How PHP 8.5 Lets You Use Closures in Constant Expressions for Default Values
PHP 8.5 introduces support for closures inside constant expressions, allowing developers to define default parameter and property values directly with anonymous functions, and the article illustrates this new capability with clear code examples and explanations of its underlying rationale.
PHP 8.5 adds the ability to use closures in constant expressions, which makes it possible to define default values for function parameters or class properties directly with anonymous functions.
PHP structures that only accept “constant expressions” are limited to a small set of operations that produce immutable values. Property arguments are such a structure, and closures were not previously part of the allowed operations.
Since a closure is essentially PHP source code (or more precisely, PHP opcodes), it behaves as an immutable value, so there is no fundamental reason to forbid its use in constant expressions. Allowing closures opens up useful scenarios.
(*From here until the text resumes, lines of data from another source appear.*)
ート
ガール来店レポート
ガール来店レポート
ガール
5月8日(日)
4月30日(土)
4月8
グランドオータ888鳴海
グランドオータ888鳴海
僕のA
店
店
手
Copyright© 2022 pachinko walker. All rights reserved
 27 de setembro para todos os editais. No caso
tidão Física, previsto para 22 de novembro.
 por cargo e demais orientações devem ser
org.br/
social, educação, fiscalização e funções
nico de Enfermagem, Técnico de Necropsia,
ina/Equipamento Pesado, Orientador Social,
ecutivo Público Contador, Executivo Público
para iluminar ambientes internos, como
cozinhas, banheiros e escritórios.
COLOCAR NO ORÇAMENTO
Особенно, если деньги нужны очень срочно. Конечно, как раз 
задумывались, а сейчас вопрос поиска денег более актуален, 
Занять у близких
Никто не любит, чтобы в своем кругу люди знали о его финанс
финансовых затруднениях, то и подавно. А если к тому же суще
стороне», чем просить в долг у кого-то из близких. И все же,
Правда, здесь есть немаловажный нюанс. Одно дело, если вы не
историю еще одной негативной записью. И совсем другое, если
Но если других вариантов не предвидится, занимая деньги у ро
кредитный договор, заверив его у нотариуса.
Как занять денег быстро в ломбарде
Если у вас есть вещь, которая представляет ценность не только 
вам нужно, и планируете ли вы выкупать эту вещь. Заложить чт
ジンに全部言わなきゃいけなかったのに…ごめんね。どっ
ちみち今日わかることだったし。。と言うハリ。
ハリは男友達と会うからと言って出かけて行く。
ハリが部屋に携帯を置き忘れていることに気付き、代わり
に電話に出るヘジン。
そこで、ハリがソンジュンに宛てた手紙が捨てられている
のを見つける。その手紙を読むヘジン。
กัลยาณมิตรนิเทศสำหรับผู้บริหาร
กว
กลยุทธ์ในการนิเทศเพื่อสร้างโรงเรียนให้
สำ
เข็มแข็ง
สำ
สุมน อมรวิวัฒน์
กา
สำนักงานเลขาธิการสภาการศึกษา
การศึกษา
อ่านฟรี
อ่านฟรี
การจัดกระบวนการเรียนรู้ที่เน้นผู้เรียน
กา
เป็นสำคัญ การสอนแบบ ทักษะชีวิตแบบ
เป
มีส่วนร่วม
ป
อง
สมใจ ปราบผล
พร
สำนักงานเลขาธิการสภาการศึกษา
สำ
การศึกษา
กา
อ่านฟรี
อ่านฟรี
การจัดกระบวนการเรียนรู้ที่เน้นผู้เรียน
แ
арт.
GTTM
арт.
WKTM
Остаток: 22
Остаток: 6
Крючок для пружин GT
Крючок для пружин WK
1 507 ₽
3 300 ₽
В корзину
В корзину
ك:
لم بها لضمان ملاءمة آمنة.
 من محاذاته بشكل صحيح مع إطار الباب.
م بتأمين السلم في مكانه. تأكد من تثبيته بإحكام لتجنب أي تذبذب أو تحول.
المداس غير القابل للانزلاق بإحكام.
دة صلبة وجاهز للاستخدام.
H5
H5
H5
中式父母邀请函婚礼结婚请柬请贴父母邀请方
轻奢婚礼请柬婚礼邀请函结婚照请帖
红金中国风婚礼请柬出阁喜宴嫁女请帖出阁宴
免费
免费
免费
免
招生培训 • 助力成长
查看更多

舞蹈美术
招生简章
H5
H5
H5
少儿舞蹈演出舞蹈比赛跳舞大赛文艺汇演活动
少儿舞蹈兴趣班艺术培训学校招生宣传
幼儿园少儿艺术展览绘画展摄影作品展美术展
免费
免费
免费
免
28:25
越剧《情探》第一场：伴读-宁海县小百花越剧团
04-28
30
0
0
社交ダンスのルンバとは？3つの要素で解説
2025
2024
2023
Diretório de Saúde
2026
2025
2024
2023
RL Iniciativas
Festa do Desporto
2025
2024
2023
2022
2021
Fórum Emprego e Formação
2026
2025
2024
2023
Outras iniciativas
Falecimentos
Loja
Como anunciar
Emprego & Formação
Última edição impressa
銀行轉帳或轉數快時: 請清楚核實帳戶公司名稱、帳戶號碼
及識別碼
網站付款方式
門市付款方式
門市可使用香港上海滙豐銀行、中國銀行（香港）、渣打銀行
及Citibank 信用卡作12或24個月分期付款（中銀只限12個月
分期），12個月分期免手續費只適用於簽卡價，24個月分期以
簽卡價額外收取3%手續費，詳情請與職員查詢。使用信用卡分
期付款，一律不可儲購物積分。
Below is a modern example showing a function that accepts a Closure as a default argument without needing a separate instantiation step:
function my_array_filter(
array $array,
Closure $callback = static function ($item) { return !empty($item); },
) {
$result = [];
foreach ($array as $item) {
if ($callback($item)) {
$result[] = $item;
}
}
return $result;
}
my_array_filter([0, 1, 2, '', 'foo', 'bar']); // returns [1, 2, "foo", "bar"]Before PHP 8.5, the same behaviour required a nullable default and an explicit assignment inside the function body:
function my_array_filter(array $array, ?Closure $callback = null) {
$callback ??= static fn($item) => !empty($item);
$result = [];
foreach ($array as $item) {
if ($callback($item)) {
$result[] = $item;
}
}
return $result;
}Beyond function parameters, the new feature enables closures in other constant contexts, such as class attributes and sub‑expressions. Example of a closure used in a PHP attribute for validation:
final class Locale {
#[Validator\Custom(static function (string $languageCode): bool {
return \preg_match('/^[a-z][a-z]$/', $languageCode);
})]
public string $languageCode;
}Another example shows an array of static closures passed as a default argument, each transforming an input string:
function foo(string $input, array $callbacks = [
static function ($value) { return \strtoupper($value); },
static function ($value) { return \preg_replace('/[^A-Z]/', '', $value); },
]) {
foreach ($callbacks as $callback) {
$input = $callback($input);
}
return $input;
}
foo('Hello, World!'); // string(10) "HELLOWORLD"These examples demonstrate how PHP 8.5’s support for closures in constant expressions simplifies default value definitions and expands the expressive power of the language.